City officials said this week they have asked the U.S. Department of Energy for an extension to the March 2013 deadline to finish installing new technology to make the smart meter utility system more efficient. Hitting the deadline was a condition of receiving $20 million in federal stimulus funding for the project.

Utility officials had expected to spend $10 million on smart grid improvements this fiscal year, which started July 1, but as part of a stripped-down budget with minimal capital improvements, the City Council approved only $450,000 for that project, officials said at a recent Glendale Water & Power Commission meeting.

“Not once have I heard that the smart grid program would be decreased so dramatically in the last year,” said Commissioner Terry Chan, adding that she was surprised by and concerned about the cutbacks.

The utility may be able to restore the smart grid budget if either an electricity rate increase or tens of millions worth of bonds are approved.

Glendale Water & Power was the first utility in the nation to get a chunk of the billions of dollars in stimulus funding that the federal government set aside for smart grid initiatives.

One of the few expenditures planned is an update to a storage network that Glendale Water & Power needs to bill customers through the smart grid network, said Craig Kuennen, the utility’s business transformation and marketing administrator.

City hall critic Herbert Molano, who has long railed against the smart grid project, said the city should not have been on the cutting edge when it came to implementing this new technology.

“Being the first to do something, you’re just opening yourself up for trouble,” he said.

The overall smart grid includes social media applications — such as tracking electricity and water use via smart phones — digital rebates and other programs, but it was the so-called smart meters that sparked controversy.

A small but loud group of residential customers opposed the digital meters amid fears that the radio frequency waves they generate were making them sick — claims city officials repeatedly refuted.

Glendale Water & Power officials have spent about $51 million to replace traditional analog meters with smart meters and implement the back-end system. About $30 million is from Glendale, $1 million from the state and the rest from the federal grant.
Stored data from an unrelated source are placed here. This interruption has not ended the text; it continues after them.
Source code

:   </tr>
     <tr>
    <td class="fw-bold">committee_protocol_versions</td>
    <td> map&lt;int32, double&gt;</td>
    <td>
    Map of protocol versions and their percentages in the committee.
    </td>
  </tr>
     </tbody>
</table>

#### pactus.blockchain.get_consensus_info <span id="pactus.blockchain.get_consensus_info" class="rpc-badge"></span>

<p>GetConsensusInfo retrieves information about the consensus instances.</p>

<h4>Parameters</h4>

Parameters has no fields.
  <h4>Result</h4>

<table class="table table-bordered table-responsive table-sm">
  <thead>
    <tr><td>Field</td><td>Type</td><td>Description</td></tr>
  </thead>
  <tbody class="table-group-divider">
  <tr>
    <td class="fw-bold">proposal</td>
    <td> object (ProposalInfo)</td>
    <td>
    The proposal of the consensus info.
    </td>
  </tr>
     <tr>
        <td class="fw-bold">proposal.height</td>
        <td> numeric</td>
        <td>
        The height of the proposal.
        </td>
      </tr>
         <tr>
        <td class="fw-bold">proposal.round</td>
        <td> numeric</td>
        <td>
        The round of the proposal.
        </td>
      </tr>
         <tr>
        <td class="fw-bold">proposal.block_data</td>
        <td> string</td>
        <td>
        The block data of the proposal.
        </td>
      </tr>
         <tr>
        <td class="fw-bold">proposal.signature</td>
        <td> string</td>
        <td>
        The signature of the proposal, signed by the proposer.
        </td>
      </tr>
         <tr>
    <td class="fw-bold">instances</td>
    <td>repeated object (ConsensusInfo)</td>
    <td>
Some of the infrastructure needed to complete the smart grid has already been purchased, but the utility can’t afford to set it up, angering Glendale Water & Power commissioners.

“I’m very concerned, I have to say, when I hear things like what you said which is, you know: ‘We bought this, but we don’t have anyone to install it,’” said commission President Zanku Armenian at a meeting this week. “This stuff is aging as we speak and we’re not getting any benefit after having spent the money to purchase things.”

But the Department of Energy has offered other utilities an extension, officials said.

Keri Fulton, a Department of Energy spokeswoman, said in an email this week that the project must be completed by September 2015 and federal officials are reviewing Glendale’s extension request. Representatives from the agency plan to visit Glendale later this year.